In this respect, the law shall prohibit any discrimination and guarantee to all persons equal and effective protection against discrimination on any ground such as race, colour, sex, language, religion, political or other opinion, national or social origin, property, birth or other status.
“That article says that anytime a country adopts a law or policy of any kind it must be conceived in a way that provides equal protection for example without regard to religion. It can be a law on any subject matter. It doesn’t have to involve only people who are physically present as the Refugee Convention requires. A law that discriminates on account on religion is in itself a breach of treaty the United States has signed.”
Hathaway emphasizes that entry can be denied where “reasonable grounds” are shown by the state that an individual poses a risk to national security. No group-based exclusions are possible.

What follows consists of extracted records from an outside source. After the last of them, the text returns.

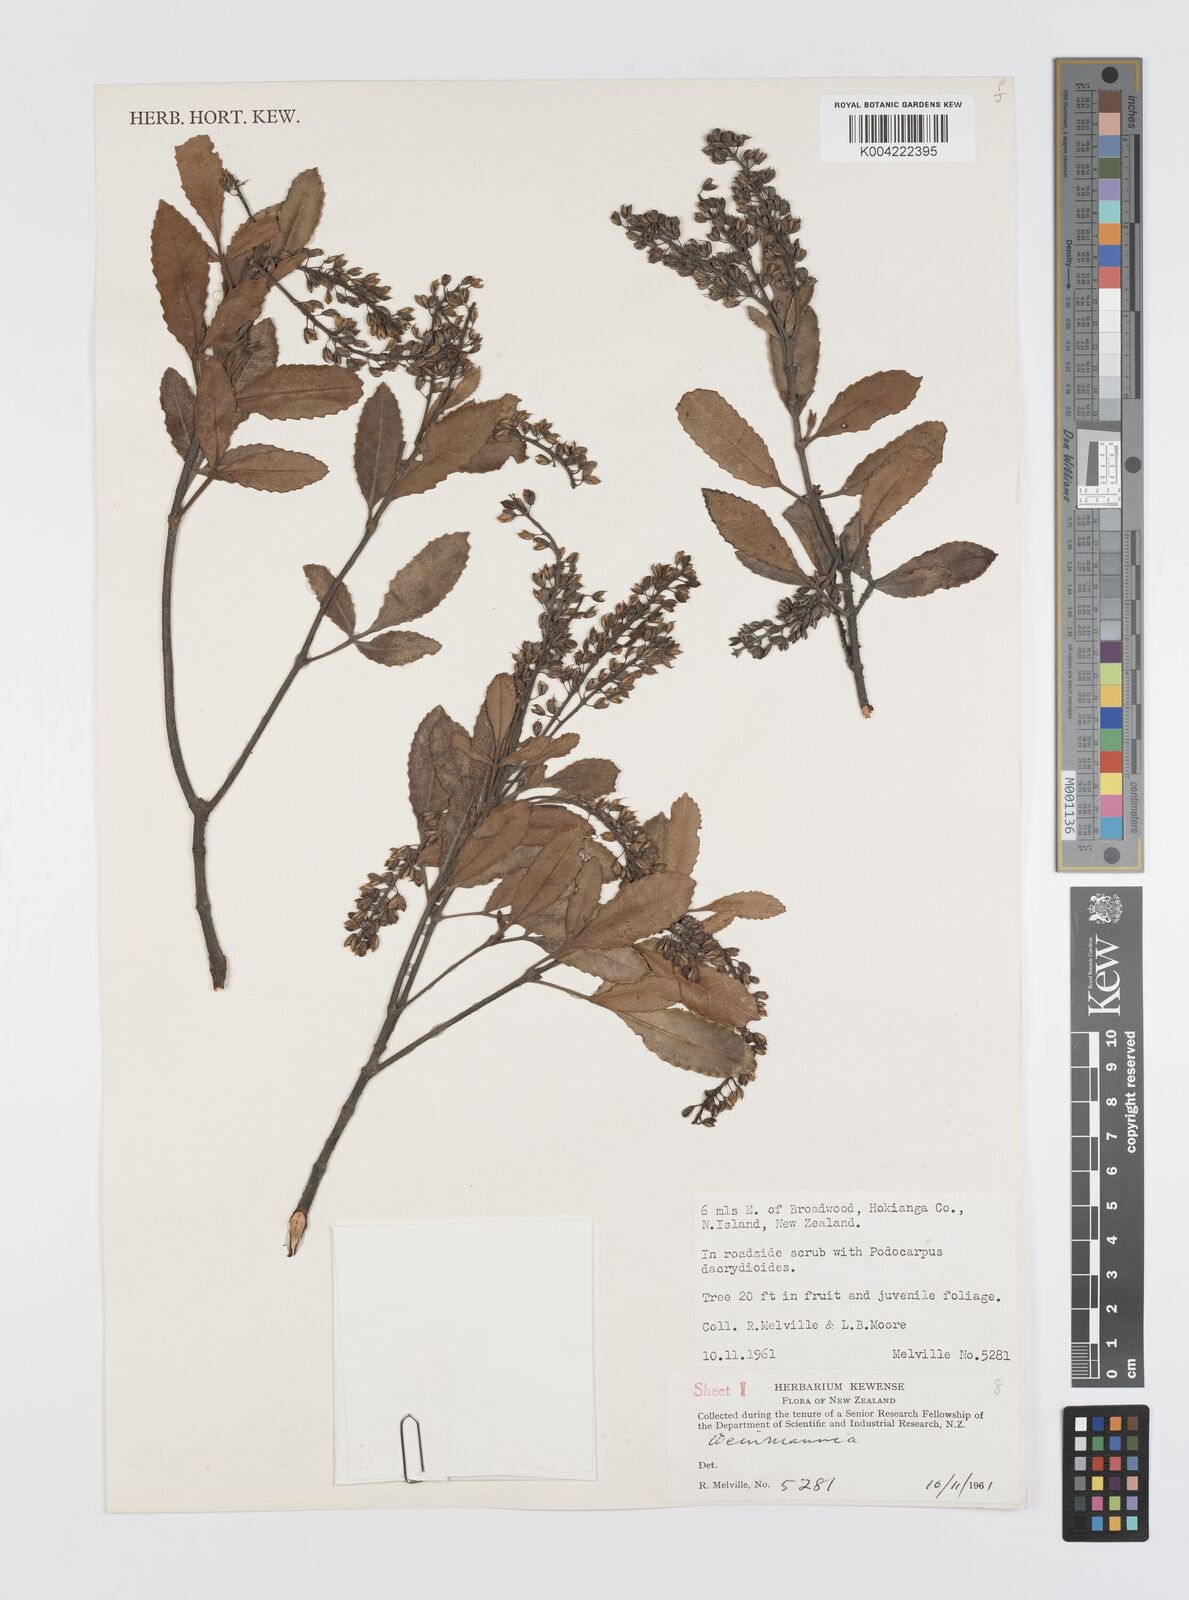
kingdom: Plantae
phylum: Tracheophyta
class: Magnoliopsida
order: Oxalidales
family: Cunoniaceae
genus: Weinmannia
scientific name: Weinmannia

”There is an argument that a law passed several decades ago barring discrimination under the US resettlement program would also be breached. The problem is that it is a law that the US congress could amend, if it chose to do so. Sadly, resettlement is a purely voluntary activity — it is not mandated by the Refugee Convention. There is no duty for the United States to have this program, but AS long as United States has this program, it has to administer it in a non-discriminatory way.”
Only about 100 000 refugees are resettled in the whole world every year. The United States, Canada and Australia do 90 per cent of this critical work.
”I have being arguing for many years that a key part of fixing the refugee crisis in the world right now is to move toward a more managed protection system which would include an organized resettlement program for whole world. People should not have to risk their lives on the Mediterranean or by entrusting their fate to human traffickers in order to reach safety.”
When it comes to President Trump’s executive order, Professor Hathaway thinks UNHCR has completely and utterly avoided its responsibility on the matter. Its published response to the Trump plan amounts to saying that the agency is really sorry this is happening and that UNHCR looks forward to working with the US in the future.
“It says nothing about the breach of international law. UNHCR has a duty under its Statute to supervise the application of the Refugee Convention. The world should be at least as upset at the UNHCR’s failure to speak honestly as at President Trump’s horrible policy.”
In principle the United States could face legal responsibilities of breaching international law.
”In theory a state party of the Refugee Convention, like Finland, could take United States to the International Court of Justice in The Hague. But this has never happened, and is tragically unlikely given the politics involved.”
In the United States courts do not usually allow international law to be argued directly in a US court room, if there is not a breach of domestic law.
“In the refugee context the US Supreme Court has already acknowledged that the domestic law is specifically designed to implement the Refugee Convention, so lawyers will undoubtedly argue that any ambiguity must be resolved in favor of respecting refugee law.”